No rules apply here, so we shift and shift again:

<expression> - ( >expression< + || 8 ) / 9
<expression> - ( >expression< + <number> || ) / 9

At this point, we can apply rules 7, 4 and 2:

<expression> - ( >expression< + <factor> || ) / 9
<expression> - ( >expression< + <term> || ) / 9
<expression> - ( >expression< || ) / 9
No rules apply here, so we shift, allowing us to apply rules 9 and 4:

<expression> - ( >expression< ) || / 9
<expression> - >factor< || / 9
<expression> - >term< || / 9

Again, we did not apply rule 1 because we looked ahead and noticed that <term> '/' is the start of a rule, while <expression> '/' is not.

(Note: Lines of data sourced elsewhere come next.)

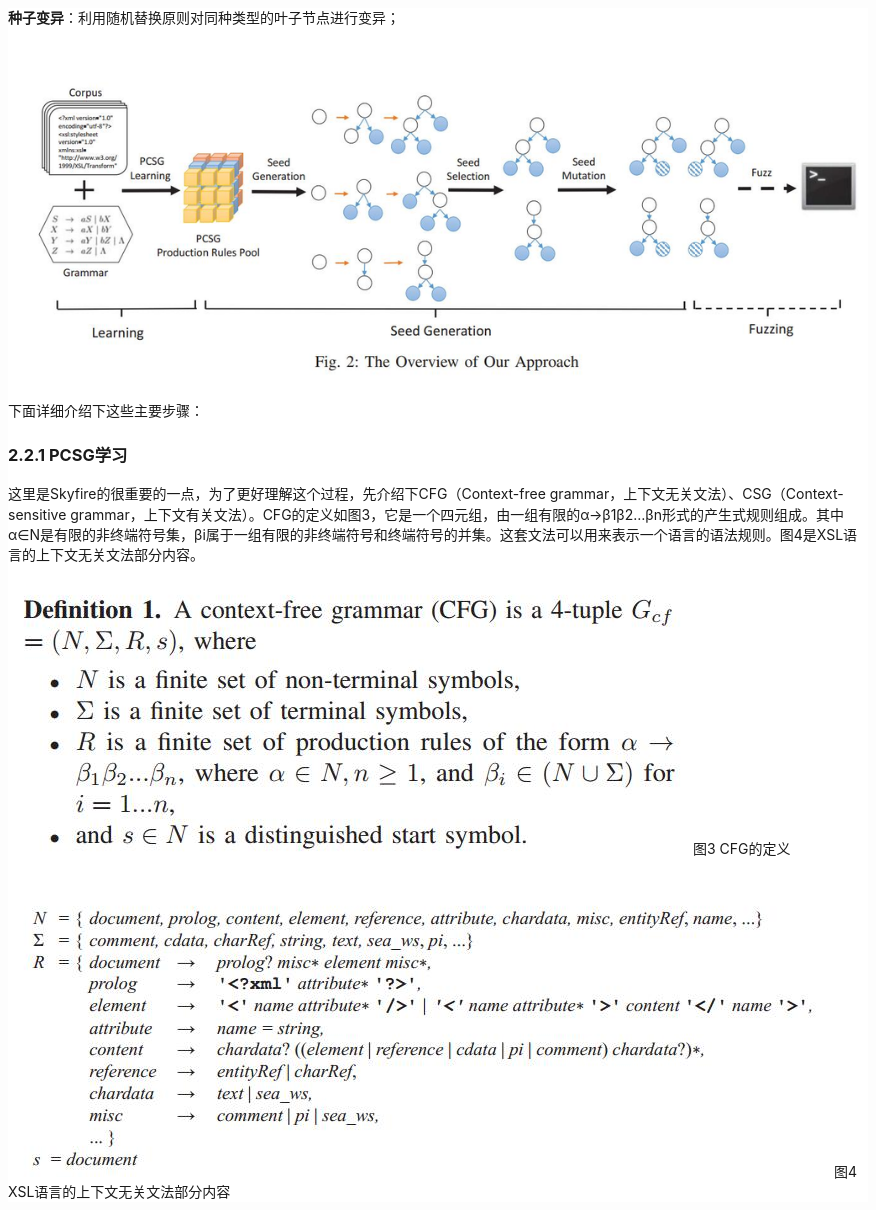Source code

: **种子变异**：利用随机替换原则对同种类型的叶子节点进行变异；

![](Skyfire-Data-Driven-Seed-Generation-for-Fuzzing/2.jpg)

下面详细介绍下这些主要步骤：

### 2.2.1 PCSG学习

这里是Skyfire的很重要的一点，为了更好理解这个过程，先介绍下CFG（Context-free grammar，上下文无关文法）、CSG（Context-sensitive grammar，上下文有关文法）。CFG的定义如图3，它是一个四元组，由一组有限的α→β1β2…βn形式的产生式规则组成。其中α∈N是有限的非终端符号集，βi属于一组有限的非终端符号和终端符号的并集。这套文法可以用来表示一个语言的语法规则。图4是XSL语言的上下文无关文法部分内容。

![3](Skyfire-Data-Driven-Seed-Generation-for-Fuzzing/3.jpg)
图3 CFG的定义

![4](Skyfire-Data-Driven-Seed-Generation-for-Fuzzing/4.jpg)
图4 XSL语言的上下文无关文法部分内容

At this point, we shift twice, and then apply rules 7, 6 and 3:

<expression> - >term< / || 9
<expression> - >term< / <number> ||
<expression> - >term< / <factor> ||
<expression> - >term< ||
<expression> ||

And we are done!

Tables

If we had not had the idea of looking ahead into the input string, we'd have had to do a backtrack search for a parse. The idea of looking ahead can be formalized by listing, for each production rule, the set next symbols that permit it to be applied. This is a purely mechanical job, and it is possible to write a program that takes a grammar as input and either produces the table giving, for each rule, the next symbol that permits that rule, or rejects the grammar.